Even going from one Canadian local to another Canadian local can be difficult. When one local needs workers and puts out a call for travellers that is different.


----------



## John Valdes (May 17, 2007)

Please take a few minutes and fill out your profile.


----------



## Wiresmith (Feb 9, 2013)

we had a member that transferred to a local that neighbors local 3, no problem at all. we let guys transfer for our local and have had guys transfer to other locals. i have heard some locals have an unwritten rule about working off book 2 for two years. i don't think most members know when/that people transfer into their local. you could technically push your ticket and get in if you live in the jurisdiction and worked a year, theirs something about that in ibew constitution, some people fear repercussion from local good ol' boys but i have never heard of an actual problem, just people bs'ing on the job.

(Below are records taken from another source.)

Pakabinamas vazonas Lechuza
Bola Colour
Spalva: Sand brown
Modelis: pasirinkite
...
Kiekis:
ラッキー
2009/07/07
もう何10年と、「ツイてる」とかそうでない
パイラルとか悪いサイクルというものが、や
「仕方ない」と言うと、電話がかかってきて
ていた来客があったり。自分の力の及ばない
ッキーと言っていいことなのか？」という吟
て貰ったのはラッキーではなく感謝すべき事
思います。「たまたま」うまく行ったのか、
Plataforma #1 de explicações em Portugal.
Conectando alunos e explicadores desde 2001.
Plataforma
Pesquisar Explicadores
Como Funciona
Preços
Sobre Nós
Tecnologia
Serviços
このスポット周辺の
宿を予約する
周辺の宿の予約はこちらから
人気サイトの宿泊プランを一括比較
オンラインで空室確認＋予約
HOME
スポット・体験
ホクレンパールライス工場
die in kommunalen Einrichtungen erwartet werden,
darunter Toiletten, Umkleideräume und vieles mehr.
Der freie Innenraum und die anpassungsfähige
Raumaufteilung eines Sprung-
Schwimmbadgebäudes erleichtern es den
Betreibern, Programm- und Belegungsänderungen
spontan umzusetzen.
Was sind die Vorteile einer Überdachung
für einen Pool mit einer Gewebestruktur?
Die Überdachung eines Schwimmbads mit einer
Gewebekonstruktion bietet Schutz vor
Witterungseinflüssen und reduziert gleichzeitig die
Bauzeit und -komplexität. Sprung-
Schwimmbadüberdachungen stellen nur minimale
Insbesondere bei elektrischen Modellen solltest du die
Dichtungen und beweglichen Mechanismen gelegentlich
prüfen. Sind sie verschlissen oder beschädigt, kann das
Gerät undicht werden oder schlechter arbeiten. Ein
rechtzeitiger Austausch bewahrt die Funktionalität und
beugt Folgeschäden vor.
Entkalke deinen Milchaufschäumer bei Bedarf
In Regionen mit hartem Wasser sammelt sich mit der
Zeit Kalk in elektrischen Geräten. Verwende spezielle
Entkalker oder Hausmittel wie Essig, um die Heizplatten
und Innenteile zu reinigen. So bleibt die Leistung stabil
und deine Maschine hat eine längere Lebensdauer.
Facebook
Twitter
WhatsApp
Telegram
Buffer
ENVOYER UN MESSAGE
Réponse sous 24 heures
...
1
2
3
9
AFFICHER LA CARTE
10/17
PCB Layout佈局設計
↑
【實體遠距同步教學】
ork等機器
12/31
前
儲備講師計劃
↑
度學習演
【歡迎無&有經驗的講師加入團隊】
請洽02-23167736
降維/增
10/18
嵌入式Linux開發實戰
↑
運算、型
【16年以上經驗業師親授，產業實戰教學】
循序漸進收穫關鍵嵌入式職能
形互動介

I'm working with Canadians write now in the u.s.




> ARTICLE XIX QUALIFICATIONS OF MEMBERS
> Sec. 1. Any worker coming under the I.B.E.W.’s jurisdiction,
> of good character, not less than sixteen (16) years of
> age, is eligible for membership, provided he passes a satisfactory
> examination when required to do so by the L.U.


you can apply for membership, if your application is accepted you take their test if they require it and if you pass you have to withdraw membership from your current local(before joining new one) and then join the new one.

i thought there was something about a year somewhere, it might be in the ibew rules and procedures book(explains rules and procedures more, i don't remember if that's exactly what its called, i will look through mine)


----------